現在は書籍の形が紙から電子への移行期。そしてこの作品が取り扱う時代は、活版印刷が世に出た頃の東欧。C教正統派によって異端が火あぶりにされる世の中で「地動説」に目覚めた人たちが、この異端思想を後世に残そうとする物語です。
今に生きる私たちは「地動説」の信奉者ですから当然主人公たちに肩入れします。しかし異端思想者たる主人公たちは異端審問官に追われ、とうとう悲劇的な最期を迎えます。
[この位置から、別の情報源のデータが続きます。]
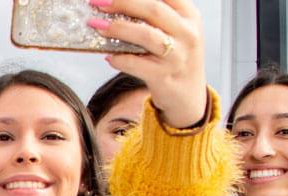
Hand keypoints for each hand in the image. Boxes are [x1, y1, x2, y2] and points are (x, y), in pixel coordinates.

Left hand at [88, 0, 206, 127]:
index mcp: (189, 16)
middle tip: (98, 2)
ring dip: (118, 28)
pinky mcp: (164, 77)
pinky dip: (118, 58)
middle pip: (153, 9)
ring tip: (97, 26)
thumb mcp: (176, 30)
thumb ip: (156, 15)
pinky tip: (109, 56)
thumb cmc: (175, 57)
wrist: (187, 95)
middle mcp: (187, 34)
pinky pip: (135, 64)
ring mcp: (176, 57)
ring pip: (146, 35)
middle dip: (122, 2)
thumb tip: (116, 4)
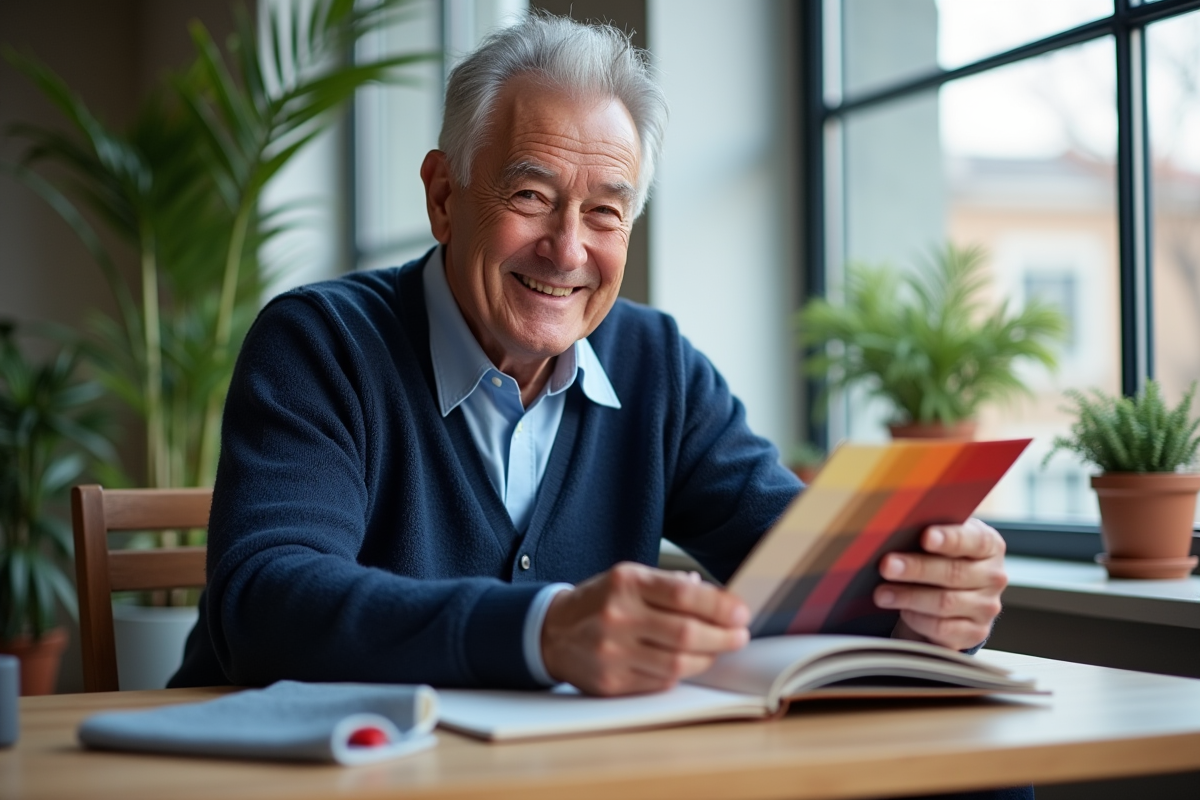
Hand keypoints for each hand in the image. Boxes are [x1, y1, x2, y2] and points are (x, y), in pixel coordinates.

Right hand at [541, 562, 749, 695]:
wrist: (552, 632)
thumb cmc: (599, 602)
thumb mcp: (628, 578)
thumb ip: (670, 585)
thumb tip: (717, 598)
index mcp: (625, 583)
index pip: (683, 595)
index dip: (720, 606)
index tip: (741, 612)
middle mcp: (617, 616)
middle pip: (686, 634)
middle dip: (723, 637)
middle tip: (739, 636)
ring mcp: (612, 652)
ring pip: (677, 663)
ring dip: (707, 658)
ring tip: (717, 650)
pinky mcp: (611, 682)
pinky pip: (660, 682)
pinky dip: (681, 673)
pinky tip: (688, 663)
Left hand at [873, 518, 1006, 650]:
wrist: (945, 598)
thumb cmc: (937, 560)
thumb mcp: (937, 542)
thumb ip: (927, 534)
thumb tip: (895, 529)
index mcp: (989, 546)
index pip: (975, 540)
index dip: (949, 538)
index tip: (925, 537)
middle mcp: (993, 576)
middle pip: (954, 573)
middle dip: (917, 569)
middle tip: (887, 565)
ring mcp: (986, 607)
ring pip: (945, 603)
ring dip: (909, 597)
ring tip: (882, 593)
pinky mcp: (974, 633)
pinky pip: (942, 628)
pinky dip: (917, 619)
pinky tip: (902, 611)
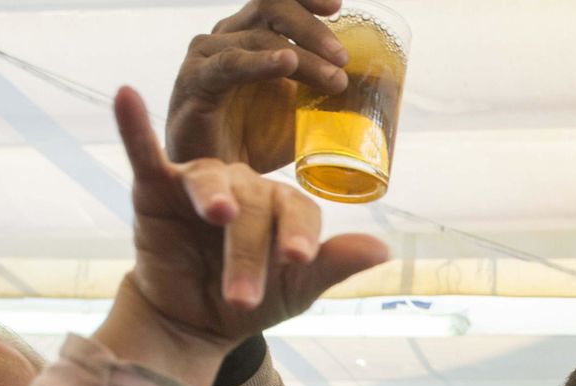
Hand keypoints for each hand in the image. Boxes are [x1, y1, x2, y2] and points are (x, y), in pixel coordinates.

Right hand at [94, 87, 387, 385]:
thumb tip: (384, 248)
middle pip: (255, 207)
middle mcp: (246, 185)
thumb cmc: (256, 299)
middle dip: (249, 255)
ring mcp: (201, 183)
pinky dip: (135, 125)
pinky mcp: (157, 187)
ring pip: (210, 184)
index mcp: (284, 206)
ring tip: (220, 217)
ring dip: (215, 201)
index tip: (299, 260)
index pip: (298, 213)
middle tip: (243, 298)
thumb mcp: (298, 290)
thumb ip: (334, 265)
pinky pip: (145, 152)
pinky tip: (127, 95)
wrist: (197, 319)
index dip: (299, 235)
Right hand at [166, 0, 348, 170]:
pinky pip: (230, 64)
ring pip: (259, 37)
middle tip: (342, 59)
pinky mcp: (195, 80)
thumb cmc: (256, 140)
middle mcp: (229, 36)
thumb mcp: (302, 112)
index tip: (336, 6)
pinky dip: (262, 62)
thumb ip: (329, 95)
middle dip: (313, 29)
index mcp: (253, 35)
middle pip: (271, 8)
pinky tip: (287, 64)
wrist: (217, 179)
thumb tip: (380, 91)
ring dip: (303, 57)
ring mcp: (209, 54)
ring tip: (333, 79)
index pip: (279, 1)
ただそれでも「地動説」だけは後代に遺そうとする。私たちは切れてしまいそうな糸で繋がった「地動説」に胸をなでおろし、そして次の主人公の時代を迎えます。そしてまたハラハラします。
要するにサスペンス作品です。連載中は今回も何とか生き延びた感でいっぱいでした。
そしておすすめポイントは長尺の台詞。この作品には対話や問答の末に長尺の台詞が出てきます。これが普遍的で叡智の結晶ともいえるもので、味わうほどに深い台詞なのです。
一部を抜粋すると、
"もし……過去の積み重ねの先に答えがないなら、真理にとって我々は無駄だったかもしれん。しかしたとえ…誤ちでも何かを書き留めたことは、歴史にとって無意味ではない。"
など、何度読んでもグッとくる台詞が沢山あります。そして自らを省みてしまいます。
また、歴史フィクションの作品は数多くありますが、メタ的に人の歴史そのものをテーマにした作品は珍しいと思います。興味を覚えられた方はぜひ読んでみてください。